Pressure mounts on member states to ensure successful roll-out of recovery fund

European Commission executive vice-president, Valdis Dombrovskis, after the Ecofin Council on 16 April. [Consilium]

This article is part of our special report Recovery fund: the engine behind the European transformation.

As the EU recovery fund slowly nears its implementation phase, member states’ absorption capacity and control mechanisms are considered among of the main challenges for its successful roll-out.

Only six member states are still to give their blessing to the EU’s €800 billion recovery fund. National governments could receive the first funds by the end of July, once the European Commission approves their national recovery plans. 

The EU stimulus programme represents a “unique opportunity” for Europeans to build back better after the COVID-19 pandemic, European Commission executive vice-president Valdis Dombrovskis, said recently. But its implementation is a “challenging task”, he added.

EU recovery fund struggles to find its true nature

Amid doubts around the implementation of the €800 billion recovery fund, European Commission and experts stress that the EU instrument is not a US-like emergency stimulus but an investment tool for the medium-term to transform the European economy.

The first priority for the EU executive is to ensure the quality of the national recovery plans. To date, 18 national governments have submitted their investment and reform proposals. Most member states are expected to send their proposals by the end of May or early June, more than a month later than the initial end-of-April deadline.

Dombrovskis said that governments who already submitted their plans met the green and digital targets of the recovery facility and included a “good balance” of reforms and investments. The Commission now has two months to assess the national plans in detail, some of them more than 50.000 pages long. “We are under a lot of pressure to deliver swiftly”, admitted Economic Affairs Commissioner, Paolo Gentiloni.
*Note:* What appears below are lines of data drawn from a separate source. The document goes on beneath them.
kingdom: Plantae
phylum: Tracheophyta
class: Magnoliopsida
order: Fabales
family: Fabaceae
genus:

But the results of the six-year strategy to modernise Europe’s economies using EU cash will depend on the capacity of member states to handle the unprecedented amount of new funds coming from Brussels.

EU officials and diplomats agreed that the absorption of the recovery fund will be “challenging” in Italy and Spain, the two largest beneficiaries of the instrument. 

To ensure a timely and efficient absorption of the funds, the European Central Bank recommended bolstering administrative capacity in member states and reducing bottlenecks.

“The quality and capacity of public administration are likely to be decisive factors in the successful use of Next Generation EU funds and could be a promising area for reform,” the ECB said in a note published in March.


Another issue of concern is the governance of the mechanism. Member states will unlock the recovery funds twice per year, once the Commission and national officials validated the completion of agreed milestones. 

Some have warned that the complexity of the process could hamper successful implementation of the fund.

Maria Demertzis, deputy director at Bruegel, said that there are still issues to be clarified, including how the governance and the conditionality will work in practice, the interaction between the Commission and the Council, and the role of the European Parliament.

Demertzis did not expect that approving funds would turn into a lengthy process such as the troika programmes. But “there will be discussions among member states, and there needs to be”, she added.

The European Court of Auditors issued a note of concern with the governance and recommended simplifying the procedures to the extent possible, to reduce the administrative burden and facilitate absorption. 

The court also proposed last October reconsidering the frequency and timing of reporting and evaluation, and defining suitable indicators for the overall achievements of the fund.

Recovery fund faces new hurdles with first disbursements

The European Commission could find it difficult to transfer the first tranche of the recovery funds to all member states according to its calendar, as most plans are expected to be approved at the same time and there will be limited capacity to borrow from the markets.


The auditing and control mechanisms of the instrument, mostly left to national authorities, have been a major issue in the negotiations between the Commission and the capitals over the recovery plans. 

As CEPS, a think-tank, explained in a study published in March, the cash-for-results “requires a strengthening of the ex post mechanisms for evaluation, control, and sanctions.”

The ECB also pointed out that “adequate national control and audit systems could also play a crucial role in ensuring an effective implementation of the recovery package”.

“Control systems could include precautionary measures to prevent corruption, fraud and conflicts of interest,” the Frankfurt-based institution added. 

But according to the European Court of Auditors, the control mechanisms of the fund “need to be strengthened”, in particular against fraud and irregularities.

“We would like to stress the importance of effective measures against fraud and irregularities to counter the risks arising from significant additional resources to be spent in a short time,” the court explained.

For that reason, it proposed bolstering the European oversight by “clearly” defining the role of the European Parliament and the Court of Auditors in the instrument.

Having an adequate auditing and control framework is particularly important as the Commission has encouraged member states to crowd in private investment to multiply the impact of the fund.

Against this backdrop, experts said that providing legal certainty and guarantees to private investors would help to increase the impact of the European stimulus. 

“An efficient process for checks, controls and an audit trail should be established” stressed Jorge Núñez, associate senior researcher at CEPS, “providing public and private operators with the necessary legal certainty while providing an efficient (one-stop shop) mechanism for the verification of investments and reforms”.